Investigators: Struggling to rebuild, 3 years after Sandy

Monday, April 4, 2016
The Investigators: Sandy victim struggles to repair three years later
Jim Hoffer has more

NEW YORK (WABC) -- The de Blasio administration is doing far better than Bloomberg in repairing homes heavily damaged by Sandy, but nearly three years since the storm, red tape and confusion in the city's Build It Back program are still getting in the way of some desperate to get back to normal.

To get a true glimpse of the problem, one home-owner went undercover to one of the Build It Back offices.

"This is my life.
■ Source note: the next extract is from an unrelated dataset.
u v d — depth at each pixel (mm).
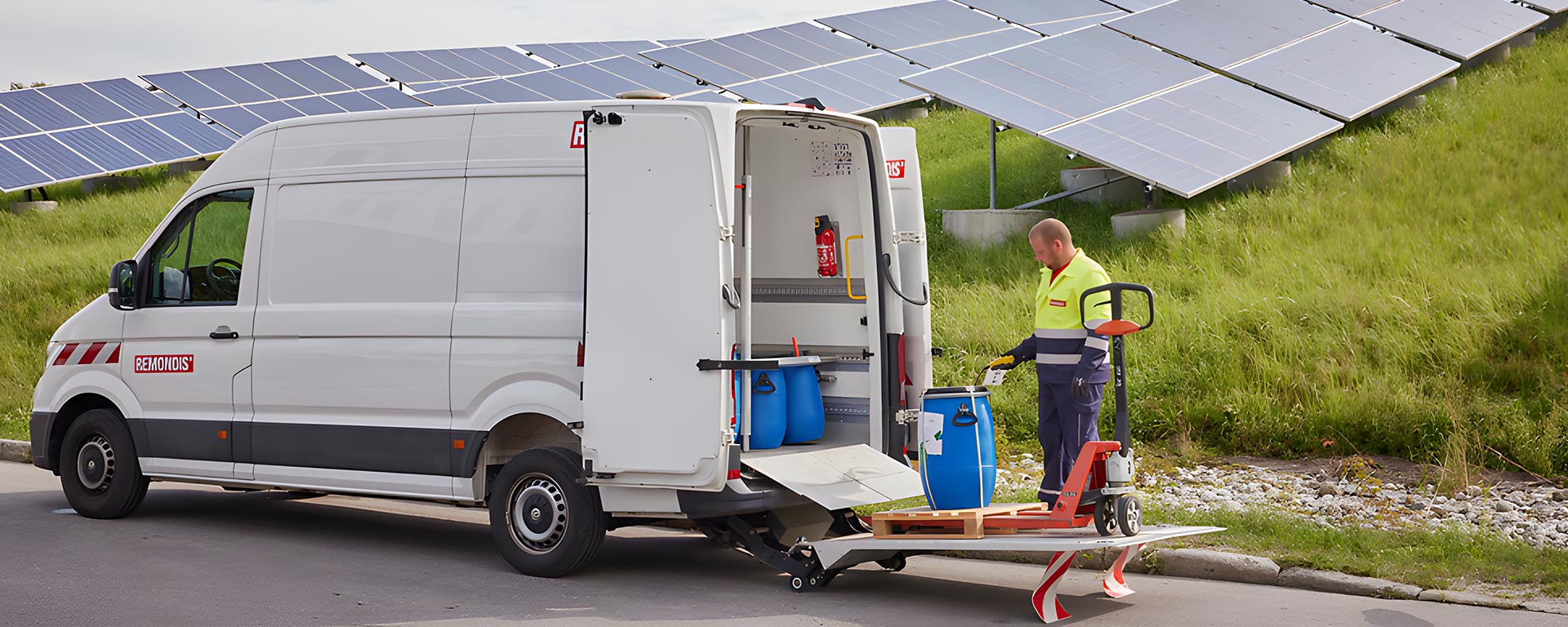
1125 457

This is how I'm living," Allison Mclean said.

It's been nearly 3 years since storm Sandy destroyed the entire first-floor of Mclean's home.

"I'm trying to hold it together but his is really, really painful. All the ceilings whatever you own and this is what it's reduced to. Everybody gives me the run around," she said.

Almost 3 years of Allison and her family crowded onto the second floor, sofas turned into beds.

"No one should sleep like this for 3 years," Mclean said.

Last August, the City's Build It Back program approved Allison for $80-thousand dollars to rebuild her home. She selected her own outside contractor from a list of city- approved builders. Then the months of waiting began.

"It's pretty incredible that the money is there but the bureaucracy is so great that you cannot get your house fixed," Mclean said.

To show us what she meant, Allison along with her daughter took an undercover camera on her latest visit last week to the Build It Back Office.

Allison: "What is holding it up? We just want to know why."

Case Worker: (shakes her head) "No clue."

Allison: "No clue?"

Case Worker: "Truth of the matter is I don't know what to tell you."

Allison says she's gone to Build It Back a dozen times to try and get to the bottom of the delays.

"I've been interviewed by everyone, Carmen, I know Ms. Jenkins, the guy in the back, everybody been interviewed, so this game needs to stop," she said.

This time, she insists on speaking to the Supervisor. He tells her the only thing holding up the money is a signature from her contractor.

"Roy needs to sign a tri-party agreement with us. That really sends the money to him. If he doesn't sign that agreement, it sits in pending, it just sits there," Peter Morgan, Build It Back supervisor, said.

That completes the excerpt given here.